The Women’s Health Initiative (WHI) study, a large randomized trial comparing combination hormone replacement therapy (HRT) to placebo, found that the increase in risk associated with long term therapy exceeded the benefits (1). In particular the promise of cardiovascular benefit from HRT was unfulfilled and therapy was found to increase the risk of cardiovascular events.

A further surprising result of the WHI study was an increase in the incidence of dementia with HRT using estrogen plus progestogen, and a failure to enhance cognitive function (2). The WHI study did, however, demonstrate protection against fracture with estrogen plus progestogen (1, 3) but this protection, even in women with the highest risk of fracture in the study, did not outweigh the other negative effects (3).

The Million Women Study (MWS), which had a prospective observational design, further emphasized the risks of HRT, indicating a higher risk of breast cancer with estrogen plus progestogen than with estrogen alone (4). The results indicated that the increase in the incidence of breast cancer with estrogen plus progestogen (compared to estrogen alone) was greater than the reduction in incidence of endometrial cancer associated with adding progestogen to oestrogen therapy (4). The MWS also reported a significant increase in the incidence of breast cancer with tibolone and with implanted and transdermal estrogen-only preparations.

Following its comprehensive review of these studies and other available data, the Australian Drug Evaluation Committee (ADRAC) has recommended “The use of HRT for any long term disease prevention cannot be generally justified as the potential harm may outweigh potential benefits. This concern also applies to the use of HRT to prevent osteoporosis.

“HRT has an established place in the short term management of symptoms of the menopause. For treatment of established osteoporosis, the selection of HRT by the patient and doctor should be based on a careful consideration and discussion of risks and benefits for that individual.”

In addition, ADRAC advises that HRT use be for as short a time as practical, and be reviewed regularly.

Extracted from Australian Adverse Drug Reactions Bulletin, Volume 23, Number 2, April 2004

References

1. Writing Group for the Women’s Health Initiative Investigators. Risks and benefits of estrogen plus progestin in healthy postmenopausal women. Principal results from the Women’s Health Initiative randomized controlled trial. Journal of the American Medical Association, 288: 321-333 (2002)

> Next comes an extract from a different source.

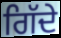
ਗਿੱਦੇ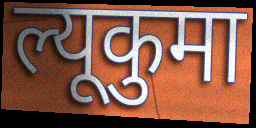
ल्यूकुमा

2. Shumaker, S.A., Legault, C., Rapp, S.R. et al. Estrogen plus progestin and the incidence of dementia and mild cognitive impairment in postmenopausal women. The Women’s Health Initiative Memory Study: a randomized controlled trial. Journal of the American Medical Association, 289: 2651-2662 (2003).

3. Cauley, J.A., Robbins, J., Chen, Z. et al. Effects of estrogen plus progestin on risk of fracture and bone mineral density. The Women’s Health Initiative randomized trial. Journal of the American Medical Association, 290:1729-1738 (2003).

4. Million Women Study Collaborators. Breast cancer and hormone-replacement therapy in the Million Women Study. Lancet, 362: 419-427 (2003).